(Dados de texto extraídos das páginas)
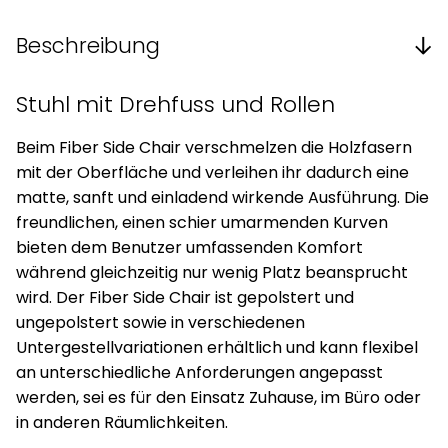
Beschreibung
Stuhl mit Drehfuss und Rollen
Beim Fiber Side Chair verschmelzen die Holzfasern
mit der Oberfläche und verleihen ihr dadurch eine
matte, sanft und einladend wirkende Ausführung. Die
freundlichen, einen schier umarmenden Kurven
bieten dem Benutzer umfassenden Komfort
während gleichzeitig nur wenig Platz beansprucht
wird. Der Fiber Side Chair ist gepolstert und
ungepolstert sowie in verschiedenen
Untergestellvariationen erhältlich und kann flexibel
an unterschiedliche Anforderungen angepasst
werden, sei es für den Einsatz Zuhause, im Büro oder
in anderen Räumlichkeiten.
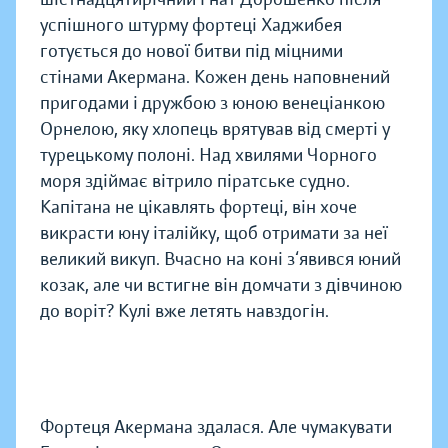
успішного штурму фортеці Хаджибея
готується до нової битви під міцними
стінами Акермана. Кожен день наповнений
пригодами і дружбою з юною венеціанкою
Орнелою, яку хлопець врятував від смерті у
турецькому полоні. Над хвилями Чорного
моря здіймає вітрило піратське судно.
Капітана не цікавлять фортеці, він хоче
викрасти юну італійку, щоб отримати за неї
великий викуп. Вчасно на коні з‘явився юний
козак, але чи встигне він домчати з дівчиною
до воріт? Кулі вже летять навздогін.
Фортеця Акермана здалася. Але чумакувати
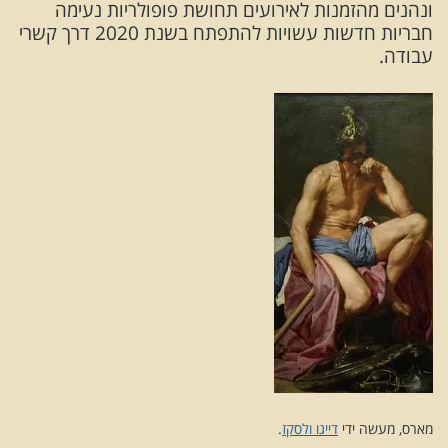
ונהנים מהזמנות לאירועים תחושת פופולריות נעימה
חבריות חדשות עשויות להתפתח בשנת 2020 דרך קשרי
עבודה.
מארס, מעשה ידי
דייגו ולסקז
.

▶ Detalhes do problema
Imprima de novo, sem nenhuma alteração, todas as linhas de texto dos itens acima. Não inclua as imagens na resposta.

▶ Tarefa concluída
Beschreibung
Stuhl mit Drehfuss und Rollen
Beim Fiber Side Chair verschmelzen die Holzfasern
mit der Oberfläche und verleihen ihr dadurch eine
matte, sanft und einladend wirkende Ausführung. Die
freundlichen, einen schier umarmenden Kurven
bieten dem Benutzer umfassenden Komfort
während gleichzeitig nur wenig Platz beansprucht
wird. Der Fiber Side Chair ist gepolstert und
ungepolstert sowie in verschiedenen
Untergestellvariationen erhältlich und kann flexibel
an unterschiedliche Anforderungen angepasst
werden, sei es für den Einsatz Zuhause, im Büro oder
in anderen Räumlichkeiten.
успішного штурму фортеці Хаджибея
готується до нової битви під міцними
стінами Акермана. Кожен день наповнений
пригодами і дружбою з юною венеціанкою
Орнелою, яку хлопець врятував від смерті у
турецькому полоні. Над хвилями Чорного
моря здіймає вітрило піратське судно.
Капітана не цікавлять фортеці, він хоче
викрасти юну італійку, щоб отримати за неї
великий викуп. Вчасно на коні з‘явився юний
козак, але чи встигне він домчати з дівчиною
до воріт? Кулі вже летять навздогін.
Фортеця Акермана здалася. Але чумакувати
ונהנים מהזמנות לאירועים תחושת פופולריות נעימה
חבריות חדשות עשויות להתפתח בשנת 2020 דרך קשרי
עבודה.
מארס, מעשה ידי
דייגו ולסקז
.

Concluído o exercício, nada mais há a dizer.